The CAP theorem states that a distributed system can guarantee at most two of three properties simultaneously: Consistency (every read receives the most recent write), Availability (every request receives a response), and Partition Tolerance (the system continues operating despite network partitions). Engineers use it to frame trade-off decisions, saying a system is "CP" (consistent under partitions but may become unavailable) or "AP" (always available but may serve stale data).
How do engineers explain the Raft consensus algorithm in technical discussions?
Raft is a consensus algorithm designed to be more understandable than Paxos, using leader election, log replication, and term numbers to achieve agreement across a cluster. In discussions, engineers describe Raft by saying "a leader is elected each term by a majority vote, and all writes go through the leader, which replicates them to a quorum before committing". Systems like etcd and CockroachDB use Raft internally.
What is "split-brain" in distributed systems and how is it communicated?
Split-brain occurs when a network partition causes two parts of a cluster to each believe they are the active primary, potentially leading to conflicting writes and data divergence. Engineers prevent it using quorum-based fencing — requiring a majority (quorum) of nodes to agree before any node can act as leader — and describe split-brain resolution strategies using terms like "STONITH" (Shoot The Other Node In The Head) for forcibly evicting a node.
What is linearisability and how does it differ from eventual consistency?
Linearisability (also called strong consistency) guarantees that operations appear to take effect instantaneously at a single point in time, making a distributed system behave as if it were a single machine. Eventual consistency only guarantees that, absent new writes, all replicas will converge — allowing reads to return stale values in the interim. Engineers describe linearisability as "the strongest consistency model" and note it comes at a latency and availability cost.
How do engineers discuss distributed locks and their failure modes?
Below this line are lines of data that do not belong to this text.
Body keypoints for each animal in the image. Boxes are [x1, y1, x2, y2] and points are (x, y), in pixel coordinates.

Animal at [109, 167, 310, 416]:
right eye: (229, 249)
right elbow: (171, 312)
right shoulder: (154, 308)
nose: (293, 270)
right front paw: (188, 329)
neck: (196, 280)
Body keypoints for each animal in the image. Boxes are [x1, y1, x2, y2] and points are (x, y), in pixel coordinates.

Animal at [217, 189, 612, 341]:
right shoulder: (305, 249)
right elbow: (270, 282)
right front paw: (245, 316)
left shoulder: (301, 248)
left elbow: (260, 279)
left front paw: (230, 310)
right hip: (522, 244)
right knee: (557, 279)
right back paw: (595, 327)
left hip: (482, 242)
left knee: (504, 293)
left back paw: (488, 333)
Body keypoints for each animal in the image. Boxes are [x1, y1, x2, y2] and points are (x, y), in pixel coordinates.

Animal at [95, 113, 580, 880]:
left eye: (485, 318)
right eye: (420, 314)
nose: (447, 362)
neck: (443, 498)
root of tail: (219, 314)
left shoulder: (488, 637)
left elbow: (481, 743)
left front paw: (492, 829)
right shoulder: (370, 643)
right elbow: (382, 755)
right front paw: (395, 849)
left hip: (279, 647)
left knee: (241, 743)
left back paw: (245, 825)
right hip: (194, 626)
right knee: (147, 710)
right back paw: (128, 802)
A distributed lock coordinates exclusive access to a shared resource across multiple processes or nodes. Engineers implement them using systems like Redis (Redlock algorithm) or ZooKeeper and discuss failure modes such as "lock expiry during a slow process leading to two holders simultaneously" or "a network partition causing a holder to be unable to renew its lease". The vocabulary includes "fencing tokens" — monotonically increasing numbers used to detect and reject stale lock holders.
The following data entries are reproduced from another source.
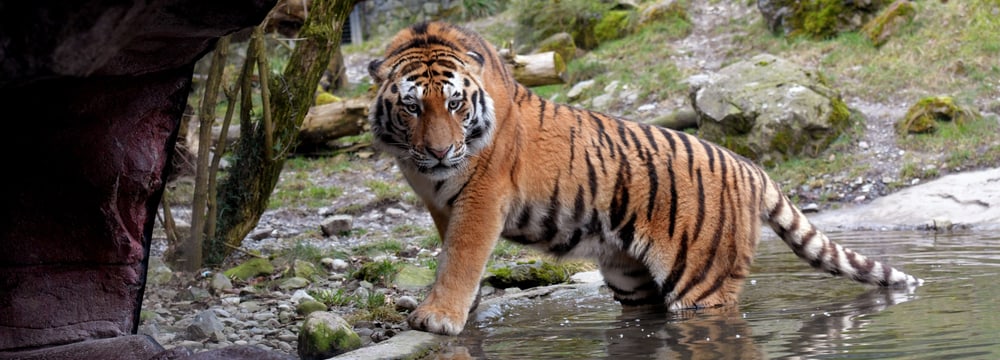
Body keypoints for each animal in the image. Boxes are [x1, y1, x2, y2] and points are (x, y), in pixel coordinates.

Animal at [366, 21, 920, 336]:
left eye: (455, 103)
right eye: (412, 107)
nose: (440, 151)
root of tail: (750, 166)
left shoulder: (481, 194)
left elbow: (461, 255)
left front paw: (437, 318)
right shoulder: (442, 200)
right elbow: (452, 253)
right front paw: (467, 308)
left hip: (701, 281)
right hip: (630, 276)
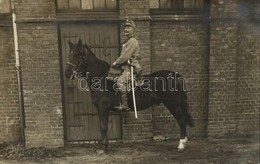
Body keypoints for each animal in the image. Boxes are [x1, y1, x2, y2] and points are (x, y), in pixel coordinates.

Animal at [64, 38, 192, 154]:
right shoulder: (101, 109)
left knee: (181, 120)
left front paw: (103, 148)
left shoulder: (103, 108)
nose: (67, 73)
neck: (101, 78)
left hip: (173, 104)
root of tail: (177, 76)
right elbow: (102, 127)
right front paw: (103, 146)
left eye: (76, 55)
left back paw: (181, 144)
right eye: (69, 54)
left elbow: (103, 127)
What is two-phase commit (2PC) and what are its limitations?
Two-phase commit is a distributed transaction protocol where a coordinator first asks all participants to prepare (vote to commit or abort), then instructs all to commit or abort based on the votes. Engineers describe its key limitation as the "blocking problem" — if the coordinator fails after the prepare phase but before sending the commit decision, participants are left holding locks indefinitely, unable to progress without manual intervention or a timeout.
What does "quorum" mean in distributed consensus and how is it calculated?
A quorum is the minimum number of nodes that must agree for a distributed operation to succeed, typically a simple majority (floor(n/2) + 1 nodes in a cluster of n). Engineers use it to ensure that any two quorums overlap by at least one node, guaranteeing that a committed decision is visible to any subsequent quorum read. They describe systems as "requiring quorum writes" to prevent data loss during node failures.
How do engineers explain Lamport timestamps and vector clocks?
Lamport timestamps assign a logical counter to each event, incremented on send and set to max(local, received)+1 on receipt, providing a partial ordering of events across nodes. Vector clocks extend this to a vector of counters (one per node), enabling detection of concurrent events and causal relationships. Engineers say two events are "causally related" if one vector clock dominates the other, and "concurrent" if neither dominates.
What is the PACELC theorem and how does it extend CAP?
PACELC extends the CAP theorem to address the latency/consistency trade-off that exists even when there is no partition. It states that during a Partition (P), a system chooses between Availability and Consistency (AC); Else (E), even without a partition, a system must choose between Latency and Consistency (LC). Engineers use PACELC to have more nuanced discussions about system behaviour under normal operating conditions, not just failure scenarios.
How do engineers discuss consistency levels in distributed databases like Cassandra?
Distributed databases like Apache Cassandra allow per-query consistency levels that trade latency against staleness guarantees. Engineers use terms like QUORUM (majority of replicas must respond), ONE (any single replica), and ALL (all replicas must respond) to describe the read/write consistency level. A common pattern is "write at QUORUM, read at QUORUM" to ensure that at least one replica in every read/write pair overlaps, achieving strong consistency without requiring ALL.